Brief = Tally the lines in the entries below that contain the string "instrument", and give only the number.

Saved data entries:
-=-=-

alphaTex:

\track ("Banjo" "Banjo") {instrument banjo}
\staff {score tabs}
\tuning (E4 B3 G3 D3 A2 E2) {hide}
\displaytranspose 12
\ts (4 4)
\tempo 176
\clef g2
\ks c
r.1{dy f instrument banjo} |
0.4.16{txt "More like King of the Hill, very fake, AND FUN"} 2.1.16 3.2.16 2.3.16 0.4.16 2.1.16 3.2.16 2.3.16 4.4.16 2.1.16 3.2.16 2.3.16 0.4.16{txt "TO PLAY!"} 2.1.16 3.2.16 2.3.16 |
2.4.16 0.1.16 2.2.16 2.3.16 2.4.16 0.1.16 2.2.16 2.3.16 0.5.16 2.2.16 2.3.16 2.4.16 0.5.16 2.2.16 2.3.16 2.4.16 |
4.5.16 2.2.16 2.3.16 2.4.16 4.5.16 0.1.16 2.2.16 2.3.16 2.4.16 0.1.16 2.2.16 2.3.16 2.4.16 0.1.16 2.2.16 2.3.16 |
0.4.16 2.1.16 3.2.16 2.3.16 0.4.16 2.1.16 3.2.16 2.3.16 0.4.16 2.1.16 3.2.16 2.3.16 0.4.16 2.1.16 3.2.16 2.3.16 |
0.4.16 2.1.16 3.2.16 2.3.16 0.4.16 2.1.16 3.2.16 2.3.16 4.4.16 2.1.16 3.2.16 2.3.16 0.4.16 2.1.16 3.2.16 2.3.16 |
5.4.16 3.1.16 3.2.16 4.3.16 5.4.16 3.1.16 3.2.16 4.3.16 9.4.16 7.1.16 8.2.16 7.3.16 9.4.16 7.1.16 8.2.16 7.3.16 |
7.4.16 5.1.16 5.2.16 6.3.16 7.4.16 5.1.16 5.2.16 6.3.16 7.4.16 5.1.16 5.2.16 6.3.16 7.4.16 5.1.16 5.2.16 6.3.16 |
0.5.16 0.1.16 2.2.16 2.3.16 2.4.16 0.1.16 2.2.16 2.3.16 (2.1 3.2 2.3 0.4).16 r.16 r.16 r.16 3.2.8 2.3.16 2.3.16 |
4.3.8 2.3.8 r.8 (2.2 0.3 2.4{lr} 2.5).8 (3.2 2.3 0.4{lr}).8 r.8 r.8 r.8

-=-=-

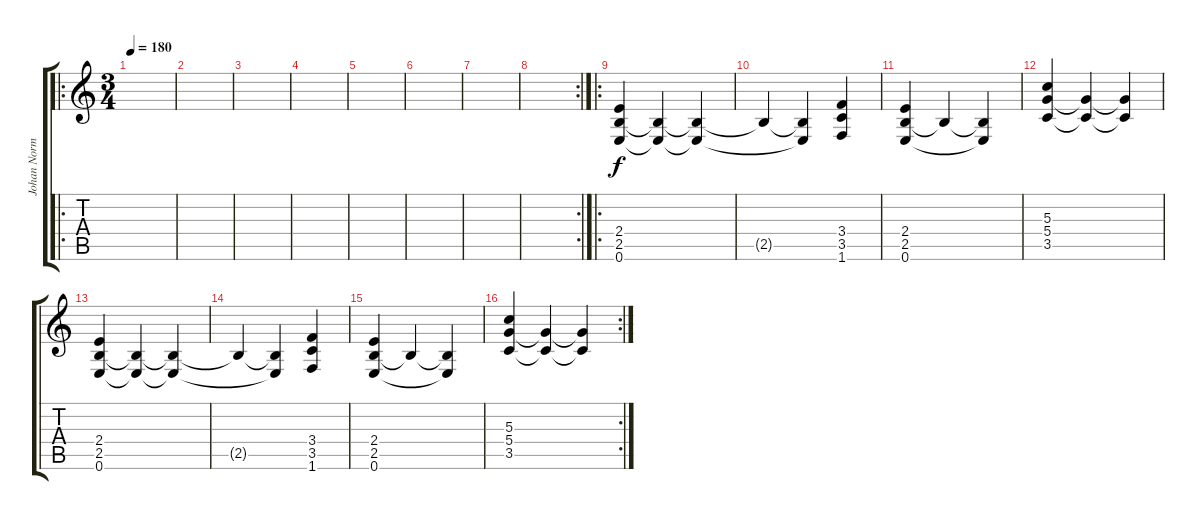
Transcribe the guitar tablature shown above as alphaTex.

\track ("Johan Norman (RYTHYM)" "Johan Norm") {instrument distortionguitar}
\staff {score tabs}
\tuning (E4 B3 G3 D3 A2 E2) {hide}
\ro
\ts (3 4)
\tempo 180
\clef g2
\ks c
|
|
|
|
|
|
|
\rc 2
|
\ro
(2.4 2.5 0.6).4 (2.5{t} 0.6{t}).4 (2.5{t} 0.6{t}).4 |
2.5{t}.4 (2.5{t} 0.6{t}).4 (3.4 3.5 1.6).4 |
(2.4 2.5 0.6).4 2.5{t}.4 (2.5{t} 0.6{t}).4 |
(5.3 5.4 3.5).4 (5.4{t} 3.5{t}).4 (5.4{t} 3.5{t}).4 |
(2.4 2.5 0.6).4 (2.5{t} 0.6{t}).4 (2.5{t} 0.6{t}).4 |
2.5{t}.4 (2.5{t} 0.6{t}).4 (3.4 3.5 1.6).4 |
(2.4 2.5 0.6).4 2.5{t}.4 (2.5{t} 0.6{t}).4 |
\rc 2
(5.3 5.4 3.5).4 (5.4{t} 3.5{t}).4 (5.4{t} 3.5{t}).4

-=-=-

Response below = 3